Images of the Obama family touring Old Havana yesterday as part of the first trip by a sitting U.S. President since 1928 are the most iconic images thus far of the new normal in U.S.-Cuba relations. Prior to the President's trip, his senior advisor spearheading the rapprochement stated that: "We very much want to make the process of normalization irreversible." When Presidents Obama and Castro sit down in private to discuss further normalizing relations, the burden of making real headway will weigh heavily on them. Ironically, while they work to make real progress, policies in both countries continue to undercut the very process they have expended so much political capital to advance.
In the U.S. the obvious hindrance is the embargo, which is codified into law and can only be changed by the Congress, which just recently found the courage to begin to act. In Cuba, the slow pace and limited reach of reforms have a similar undermining effect. Leadership on both sides should consider how these policies practically impede progress. For example:
While the U.S. is trying to normalize diplomatic relations with Cuba, the U.S. Congress continues to appropriate over $40 million annually to force the collapse of the Cuban government. This reality impairs President Obama's credibility and effectiveness to advance U.S. interests in conversations with Cuban leaders, who have made it illegal for Cubans to receive these funds. With approximately $3.5 billion annually remitted by private individuals to help their families and friends in Cuba, and new general licenses authorizing unlimited remittances to assist civil society, the controversial and ineffective $40 million in taxpayer dollars is now as unnecessary as it is counterproductive.

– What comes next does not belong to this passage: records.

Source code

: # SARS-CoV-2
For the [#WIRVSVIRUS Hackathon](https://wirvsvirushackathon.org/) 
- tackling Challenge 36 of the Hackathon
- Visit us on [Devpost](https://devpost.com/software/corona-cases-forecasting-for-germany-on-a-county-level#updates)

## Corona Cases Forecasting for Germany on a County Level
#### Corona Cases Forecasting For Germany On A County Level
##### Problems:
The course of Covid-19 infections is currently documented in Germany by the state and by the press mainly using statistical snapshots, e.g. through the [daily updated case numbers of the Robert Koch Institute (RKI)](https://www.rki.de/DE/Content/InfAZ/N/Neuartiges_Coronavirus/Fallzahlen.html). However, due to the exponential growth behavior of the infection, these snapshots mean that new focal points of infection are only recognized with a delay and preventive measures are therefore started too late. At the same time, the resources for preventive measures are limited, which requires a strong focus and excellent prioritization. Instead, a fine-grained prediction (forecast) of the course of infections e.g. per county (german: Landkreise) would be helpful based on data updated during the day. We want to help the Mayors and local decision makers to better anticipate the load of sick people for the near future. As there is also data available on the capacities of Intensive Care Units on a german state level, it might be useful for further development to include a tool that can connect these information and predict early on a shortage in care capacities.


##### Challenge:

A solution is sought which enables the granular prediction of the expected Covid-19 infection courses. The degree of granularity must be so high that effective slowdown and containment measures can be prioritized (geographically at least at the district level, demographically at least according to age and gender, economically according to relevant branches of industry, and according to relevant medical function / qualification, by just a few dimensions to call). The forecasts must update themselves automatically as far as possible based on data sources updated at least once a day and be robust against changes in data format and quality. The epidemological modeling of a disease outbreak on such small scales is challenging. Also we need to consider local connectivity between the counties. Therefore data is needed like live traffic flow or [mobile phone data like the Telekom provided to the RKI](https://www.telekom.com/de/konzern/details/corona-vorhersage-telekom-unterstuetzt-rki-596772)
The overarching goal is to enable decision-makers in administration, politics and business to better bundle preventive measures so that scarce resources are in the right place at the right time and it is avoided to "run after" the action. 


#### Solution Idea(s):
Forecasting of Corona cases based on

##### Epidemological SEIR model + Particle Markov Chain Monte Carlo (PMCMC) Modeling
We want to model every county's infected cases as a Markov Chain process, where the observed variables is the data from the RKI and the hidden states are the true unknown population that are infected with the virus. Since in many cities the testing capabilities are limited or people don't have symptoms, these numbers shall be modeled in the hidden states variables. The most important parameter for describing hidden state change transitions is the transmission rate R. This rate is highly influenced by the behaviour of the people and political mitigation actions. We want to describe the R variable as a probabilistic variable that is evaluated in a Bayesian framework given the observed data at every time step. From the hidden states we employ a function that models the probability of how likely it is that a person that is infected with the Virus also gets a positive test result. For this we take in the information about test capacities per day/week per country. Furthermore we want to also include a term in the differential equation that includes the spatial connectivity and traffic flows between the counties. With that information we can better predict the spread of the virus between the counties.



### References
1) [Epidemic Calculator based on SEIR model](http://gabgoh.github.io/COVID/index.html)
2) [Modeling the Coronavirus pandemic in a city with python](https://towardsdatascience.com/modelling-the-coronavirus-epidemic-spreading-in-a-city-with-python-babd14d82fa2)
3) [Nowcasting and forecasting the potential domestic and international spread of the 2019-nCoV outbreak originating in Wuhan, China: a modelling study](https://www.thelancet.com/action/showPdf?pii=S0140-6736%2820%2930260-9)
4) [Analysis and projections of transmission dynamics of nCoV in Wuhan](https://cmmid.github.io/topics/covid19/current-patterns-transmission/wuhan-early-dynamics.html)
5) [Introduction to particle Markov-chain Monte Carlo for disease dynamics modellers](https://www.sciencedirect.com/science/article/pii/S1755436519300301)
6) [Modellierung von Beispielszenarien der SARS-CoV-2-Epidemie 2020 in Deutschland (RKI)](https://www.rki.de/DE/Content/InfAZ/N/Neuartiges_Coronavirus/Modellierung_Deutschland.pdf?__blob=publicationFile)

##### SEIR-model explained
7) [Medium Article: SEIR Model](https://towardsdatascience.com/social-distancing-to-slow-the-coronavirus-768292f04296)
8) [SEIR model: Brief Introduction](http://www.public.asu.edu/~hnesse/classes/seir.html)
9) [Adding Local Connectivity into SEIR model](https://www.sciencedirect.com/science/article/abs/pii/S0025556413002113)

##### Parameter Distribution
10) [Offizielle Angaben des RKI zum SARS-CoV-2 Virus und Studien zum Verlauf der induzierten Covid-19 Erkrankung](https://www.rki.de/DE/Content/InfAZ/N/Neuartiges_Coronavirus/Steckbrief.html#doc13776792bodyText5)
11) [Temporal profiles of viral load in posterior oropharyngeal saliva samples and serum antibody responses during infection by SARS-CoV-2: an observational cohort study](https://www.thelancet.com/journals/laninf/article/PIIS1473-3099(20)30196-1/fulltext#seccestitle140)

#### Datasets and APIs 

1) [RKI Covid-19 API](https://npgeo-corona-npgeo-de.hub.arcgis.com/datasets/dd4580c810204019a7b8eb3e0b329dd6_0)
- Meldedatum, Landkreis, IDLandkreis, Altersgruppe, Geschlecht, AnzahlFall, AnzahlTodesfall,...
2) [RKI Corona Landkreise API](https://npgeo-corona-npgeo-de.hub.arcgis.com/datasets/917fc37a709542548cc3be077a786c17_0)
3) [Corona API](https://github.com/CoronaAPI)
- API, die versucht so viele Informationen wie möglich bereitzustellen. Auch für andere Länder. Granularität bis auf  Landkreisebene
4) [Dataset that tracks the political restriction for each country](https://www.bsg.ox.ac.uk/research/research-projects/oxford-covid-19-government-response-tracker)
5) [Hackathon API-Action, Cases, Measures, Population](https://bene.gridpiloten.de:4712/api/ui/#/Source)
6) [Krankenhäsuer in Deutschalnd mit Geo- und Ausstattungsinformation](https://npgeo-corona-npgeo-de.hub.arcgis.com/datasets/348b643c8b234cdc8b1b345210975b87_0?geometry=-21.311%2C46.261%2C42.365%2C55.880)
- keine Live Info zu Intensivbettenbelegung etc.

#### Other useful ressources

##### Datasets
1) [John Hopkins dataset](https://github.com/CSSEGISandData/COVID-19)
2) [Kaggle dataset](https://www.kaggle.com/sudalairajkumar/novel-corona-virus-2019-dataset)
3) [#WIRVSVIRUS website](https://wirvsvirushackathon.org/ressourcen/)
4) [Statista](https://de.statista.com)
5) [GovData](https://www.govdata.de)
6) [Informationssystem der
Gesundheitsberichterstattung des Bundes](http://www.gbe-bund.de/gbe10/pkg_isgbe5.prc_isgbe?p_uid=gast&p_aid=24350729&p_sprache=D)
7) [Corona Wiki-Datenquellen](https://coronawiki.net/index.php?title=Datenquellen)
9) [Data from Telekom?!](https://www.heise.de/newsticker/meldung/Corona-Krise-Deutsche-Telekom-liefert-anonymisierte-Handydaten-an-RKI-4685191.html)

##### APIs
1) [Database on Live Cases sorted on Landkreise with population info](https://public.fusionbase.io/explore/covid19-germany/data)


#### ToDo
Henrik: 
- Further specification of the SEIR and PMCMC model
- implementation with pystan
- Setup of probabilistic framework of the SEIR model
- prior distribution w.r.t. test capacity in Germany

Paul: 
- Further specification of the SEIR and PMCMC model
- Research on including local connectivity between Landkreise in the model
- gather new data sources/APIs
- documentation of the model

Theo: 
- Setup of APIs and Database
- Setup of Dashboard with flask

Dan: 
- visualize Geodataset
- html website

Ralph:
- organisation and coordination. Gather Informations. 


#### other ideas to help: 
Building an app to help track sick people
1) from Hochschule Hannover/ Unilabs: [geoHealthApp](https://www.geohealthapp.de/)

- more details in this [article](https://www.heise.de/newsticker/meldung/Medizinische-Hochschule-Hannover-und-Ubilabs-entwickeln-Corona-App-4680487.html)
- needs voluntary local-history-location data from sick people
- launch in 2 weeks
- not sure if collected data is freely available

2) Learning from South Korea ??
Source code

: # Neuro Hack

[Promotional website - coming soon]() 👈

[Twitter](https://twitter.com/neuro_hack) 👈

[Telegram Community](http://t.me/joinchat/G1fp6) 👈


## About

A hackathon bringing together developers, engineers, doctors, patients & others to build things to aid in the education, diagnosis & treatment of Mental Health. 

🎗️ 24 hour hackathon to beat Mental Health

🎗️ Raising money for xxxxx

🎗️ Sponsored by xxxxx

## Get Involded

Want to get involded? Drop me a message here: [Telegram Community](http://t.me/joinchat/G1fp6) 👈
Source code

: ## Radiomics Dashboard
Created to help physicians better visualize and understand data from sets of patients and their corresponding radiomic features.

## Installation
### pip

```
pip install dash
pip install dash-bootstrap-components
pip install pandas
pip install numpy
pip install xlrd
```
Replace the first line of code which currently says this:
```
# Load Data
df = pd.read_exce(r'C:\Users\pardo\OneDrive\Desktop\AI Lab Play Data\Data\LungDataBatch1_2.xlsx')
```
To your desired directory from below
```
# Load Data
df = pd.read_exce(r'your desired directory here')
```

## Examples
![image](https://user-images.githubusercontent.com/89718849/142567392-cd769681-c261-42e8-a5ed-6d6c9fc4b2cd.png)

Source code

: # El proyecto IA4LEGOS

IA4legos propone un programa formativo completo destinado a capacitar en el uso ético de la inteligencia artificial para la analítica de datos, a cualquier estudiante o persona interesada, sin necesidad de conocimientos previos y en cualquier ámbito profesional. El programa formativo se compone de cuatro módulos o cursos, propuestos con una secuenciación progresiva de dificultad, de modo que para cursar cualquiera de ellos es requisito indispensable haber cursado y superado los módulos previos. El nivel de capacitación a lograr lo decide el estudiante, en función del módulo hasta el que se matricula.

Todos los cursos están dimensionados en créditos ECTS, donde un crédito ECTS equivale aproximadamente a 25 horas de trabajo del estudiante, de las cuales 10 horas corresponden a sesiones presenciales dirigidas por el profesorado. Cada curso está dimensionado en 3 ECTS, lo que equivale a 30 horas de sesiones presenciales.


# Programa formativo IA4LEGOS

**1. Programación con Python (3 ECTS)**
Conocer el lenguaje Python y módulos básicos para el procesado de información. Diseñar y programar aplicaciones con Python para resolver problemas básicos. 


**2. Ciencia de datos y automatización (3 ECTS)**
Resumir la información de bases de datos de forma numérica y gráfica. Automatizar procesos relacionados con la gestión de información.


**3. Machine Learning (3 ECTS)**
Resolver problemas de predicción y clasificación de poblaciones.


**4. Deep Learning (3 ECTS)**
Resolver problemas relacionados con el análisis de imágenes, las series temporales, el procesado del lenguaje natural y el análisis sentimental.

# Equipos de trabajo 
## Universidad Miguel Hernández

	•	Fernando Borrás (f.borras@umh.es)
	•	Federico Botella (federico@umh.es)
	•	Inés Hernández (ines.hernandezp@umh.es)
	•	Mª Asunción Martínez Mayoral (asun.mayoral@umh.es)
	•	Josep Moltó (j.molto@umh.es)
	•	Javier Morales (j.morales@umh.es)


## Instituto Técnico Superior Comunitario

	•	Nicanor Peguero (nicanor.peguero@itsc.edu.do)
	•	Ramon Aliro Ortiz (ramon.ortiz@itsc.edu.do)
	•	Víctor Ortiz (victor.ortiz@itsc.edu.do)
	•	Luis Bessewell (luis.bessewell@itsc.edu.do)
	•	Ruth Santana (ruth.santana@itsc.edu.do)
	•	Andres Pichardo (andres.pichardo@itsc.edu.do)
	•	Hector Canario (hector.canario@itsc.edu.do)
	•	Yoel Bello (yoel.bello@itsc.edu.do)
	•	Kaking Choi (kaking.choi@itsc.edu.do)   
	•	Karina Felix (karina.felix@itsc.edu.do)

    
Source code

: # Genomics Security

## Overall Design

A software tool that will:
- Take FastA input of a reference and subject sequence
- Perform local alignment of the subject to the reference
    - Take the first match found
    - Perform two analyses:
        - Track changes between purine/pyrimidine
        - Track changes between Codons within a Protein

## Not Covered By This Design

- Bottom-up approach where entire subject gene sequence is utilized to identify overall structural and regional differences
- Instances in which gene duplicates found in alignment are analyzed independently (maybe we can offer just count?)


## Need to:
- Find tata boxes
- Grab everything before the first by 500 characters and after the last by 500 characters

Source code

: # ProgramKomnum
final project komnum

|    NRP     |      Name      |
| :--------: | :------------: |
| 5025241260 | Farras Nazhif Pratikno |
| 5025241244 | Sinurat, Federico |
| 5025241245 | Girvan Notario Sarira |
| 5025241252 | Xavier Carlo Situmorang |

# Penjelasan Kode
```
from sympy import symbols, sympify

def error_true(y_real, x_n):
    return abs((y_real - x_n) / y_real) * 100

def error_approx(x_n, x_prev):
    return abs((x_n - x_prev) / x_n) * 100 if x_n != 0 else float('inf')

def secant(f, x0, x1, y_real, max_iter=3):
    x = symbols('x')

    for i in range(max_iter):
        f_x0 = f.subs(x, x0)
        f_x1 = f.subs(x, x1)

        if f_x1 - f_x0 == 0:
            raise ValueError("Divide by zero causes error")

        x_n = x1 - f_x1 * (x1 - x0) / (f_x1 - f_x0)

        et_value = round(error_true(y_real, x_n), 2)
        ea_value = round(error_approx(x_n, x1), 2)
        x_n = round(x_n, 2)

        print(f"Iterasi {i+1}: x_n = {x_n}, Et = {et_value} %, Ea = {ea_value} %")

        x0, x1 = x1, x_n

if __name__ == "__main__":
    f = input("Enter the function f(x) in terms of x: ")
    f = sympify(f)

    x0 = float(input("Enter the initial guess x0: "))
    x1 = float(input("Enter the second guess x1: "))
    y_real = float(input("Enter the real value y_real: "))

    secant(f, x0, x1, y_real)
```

Similarly, while the new U.S. policy toward Cuba aims to strengthen civil society and empower entrepreneurs, U.S. immigration laws continue to incentivize emigration and brain drain from Cuba. And while some defenders of U.S. sanctions in Congress advocate for eliminating immigration privileges afforded to Cubans, they do so while turning a blind eye to the effects of sanctions on the civilian population.
Most importantly perhaps, while the new policy attempts to facilitate the types of reforms we would all like to see in Cuba, the U.S. embargo makes it more difficult for the Cuban people to benefit from those reforms, if implemented. By denying Cuba access to international financial institutions as well as to its most natural market, the embargo actually makes it more difficult for Cuba to change in a way that would ultimately benefit the Cuban people. It's true that Cuba could go ahead and make these reforms without the corresponding changes in U.S. policy. However, its ability to practically implement reforms and for the Cuban people to benefit from them are significantly diminished by current U.S. law.
Meanwhile, Cuban leaders continue to prioritize foreign investment as a way to jumpstart their struggling economy while failing to address some of the issues that disincentivize that very investment. Cuba's foreign investment and labor laws continue to be at odds with international labor conventions it has ratified, which undermines managerial control, employee incentives and labor practices multinational corporations are held to by increasingly socially-aware and globally-minded consumers.
At the same time, while Cuba's minister of trade and foreign investment travels to DC to meet with U.S. business leaders and encourage investment in Cuba, his government's response to existing U.S. corporate interest has been frustratingly slow.
The Cuban government has also failed to implement the necessary reforms to take advantage of many changes in U.S. regulations that would help Cuba reach some of its economic goals including increasing exports, raising salaries and productivity, reducing state payrolls and increasing efficiency. In 2015, the Obama Administration authorized U.S. companies to import products and services from Cuba's 500,000 private entrepreneurs, a change that could result in significant hard currency flows to Cuba, helping narrow the country's trade imbalance. However, Cuba has yet to authorize non-cooperative entrepreneurs to export their goods and services nor has it developed the mechanism that would facilitate that trade.
Both Presidents have taken unprecedented steps toward normalization and invested significant political capital in this process. This week's historic visit to Cuba by President Obama is the clearest example of this, and one that will certainly fuel criticism by the dwindling supporters of U.S. sanctions. No doubt some within the Cuban government will use the trip to highlight the risks of rapprochement with the U.S. With so much at stake in this normalization both the U.S. and Cuba should take steps to do away with unnecessary policies that continue to undermine the very process that they have worked so hard to advance. The Cuban Communist Party Congress next month and the U.S. Congressional elections in November could offer opportunities to remove these obstacles to full normalization.